PROVIDED RECORDS:

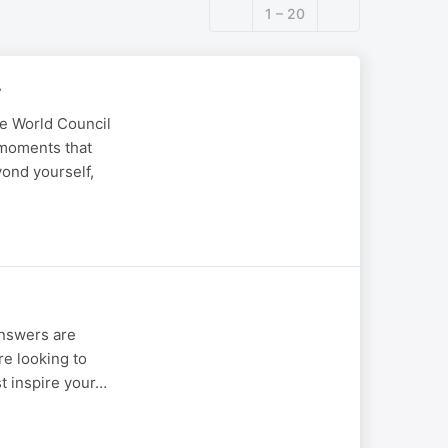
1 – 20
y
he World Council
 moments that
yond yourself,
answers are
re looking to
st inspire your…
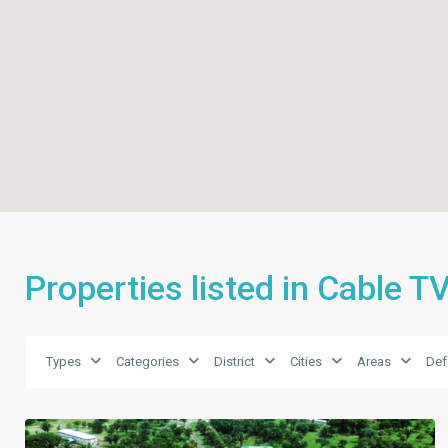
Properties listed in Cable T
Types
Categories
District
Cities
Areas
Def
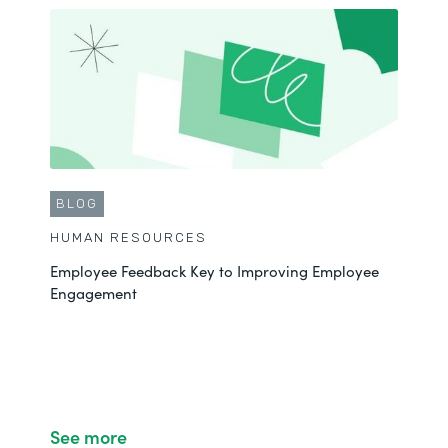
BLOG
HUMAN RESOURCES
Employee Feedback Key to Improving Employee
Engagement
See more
* * *
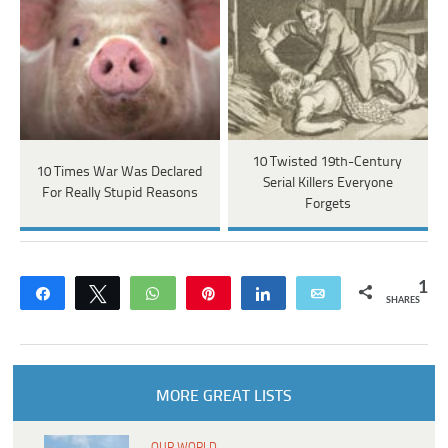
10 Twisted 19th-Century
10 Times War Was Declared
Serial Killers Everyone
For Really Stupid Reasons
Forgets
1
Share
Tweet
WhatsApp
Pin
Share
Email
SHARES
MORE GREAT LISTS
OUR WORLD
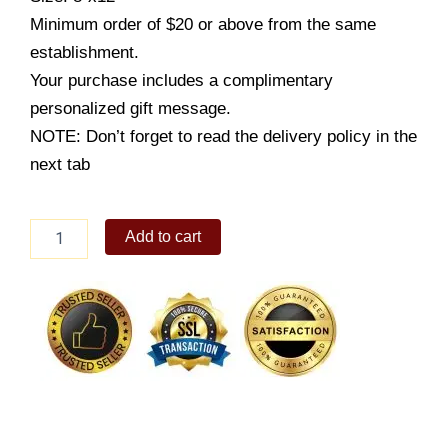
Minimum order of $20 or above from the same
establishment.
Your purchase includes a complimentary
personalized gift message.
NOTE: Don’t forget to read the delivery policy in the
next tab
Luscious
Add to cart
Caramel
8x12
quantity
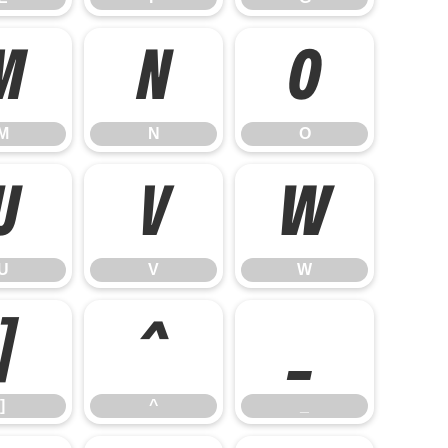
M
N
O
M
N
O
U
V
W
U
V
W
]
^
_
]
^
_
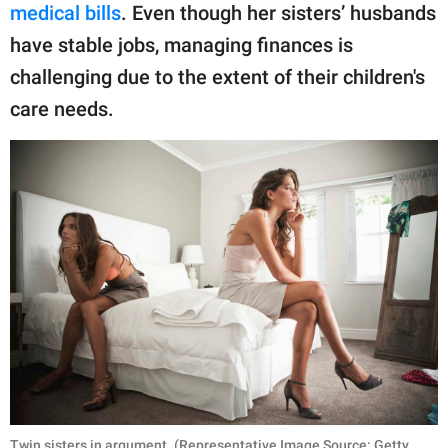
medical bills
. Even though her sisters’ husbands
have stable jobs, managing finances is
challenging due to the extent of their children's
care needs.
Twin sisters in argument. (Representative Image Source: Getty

WHAT IS REQUIRED: Above are the entries. Quote exactly the lines from the one bearing "her sisters’ husbands" through the one bearing "Twin sisters in".

OUTPUT BELOW:
. Even though her sisters’ husbands
have stable jobs, managing finances is
challenging due to the extent of their children's
care needs.
Twin sisters in argument. (Representative Image Source: Getty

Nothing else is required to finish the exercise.